Could you try to run your code when disabling GPU (export CUDA_VISIBLE_DEVICES="") and see whether the
error persists?
Hi! I just tried it with another version of TensorFlow. With 2.2.0 it just works.
With 2.0.0-beta1 and CUDA_VISIBLE_DEVICES="" the error persists.
Interesting - thanks for checking!
Does it crash as well for bert-base-uncased and TF 2.0.0?
Could you run these lines to verify?
from transformers import TFAutoModel, AutoTokenizer, AutoModel
import os
model = AutoModel.from_pretrained('bert-base-uncased')
os.system('mkdir bert')
model.save_pretrained('bert')
model = TFAutoModel.from_pretrained('bert', from_pt=True) # crashes
@thomwolf @jplu - are we gonna force TF 2.2 in transformers ?

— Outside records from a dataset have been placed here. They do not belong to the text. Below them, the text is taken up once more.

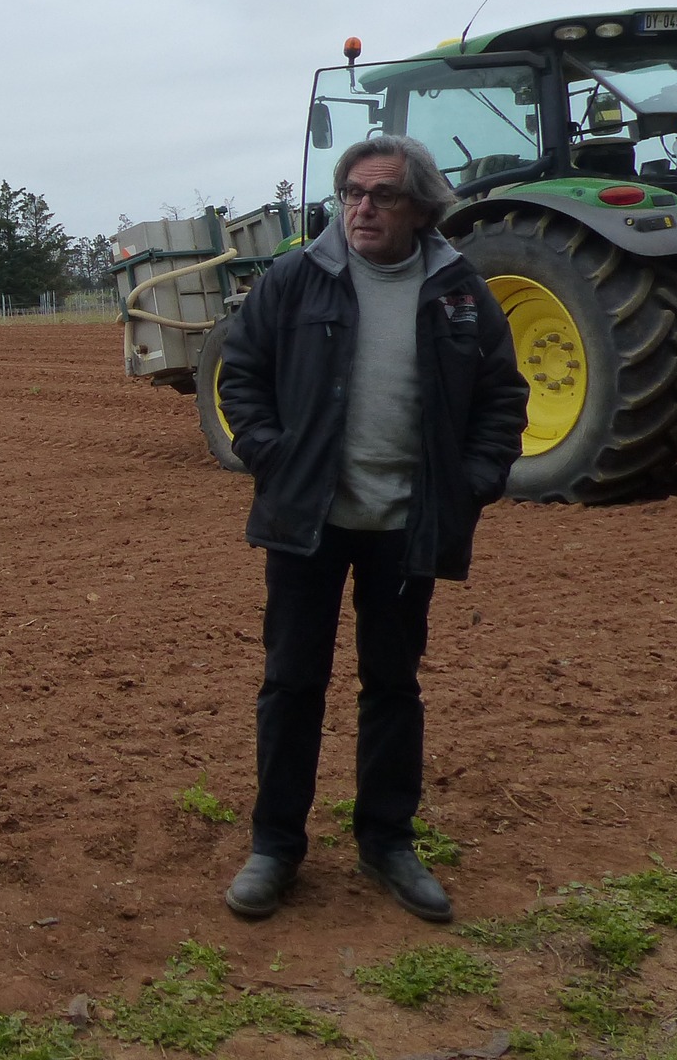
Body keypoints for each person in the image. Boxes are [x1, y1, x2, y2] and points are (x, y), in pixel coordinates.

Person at [216, 134, 528, 923]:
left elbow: (502, 394)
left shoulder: (458, 290)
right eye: (353, 191)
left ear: (422, 206)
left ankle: (387, 841)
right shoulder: (297, 277)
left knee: (393, 686)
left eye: (382, 194)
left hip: (406, 526)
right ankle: (275, 847)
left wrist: (474, 482)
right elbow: (240, 371)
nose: (362, 207)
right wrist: (270, 455)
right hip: (307, 521)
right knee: (292, 684)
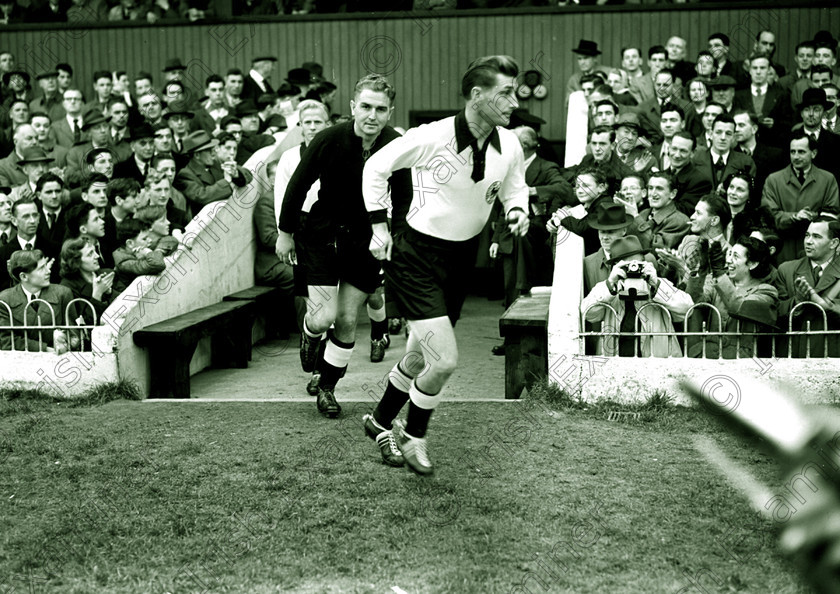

Can you try with the 2.0.0 release and not beta? The beta was know to have a lot of issue and a lot of fixes have been applied since.
@patrickvonplaten I proposed indeed to fix the TensorFlow version to 2.2, because of some welcomed features from it. But nothing has been decided yet.
It works with 2.0.0 stable TensorFlow release.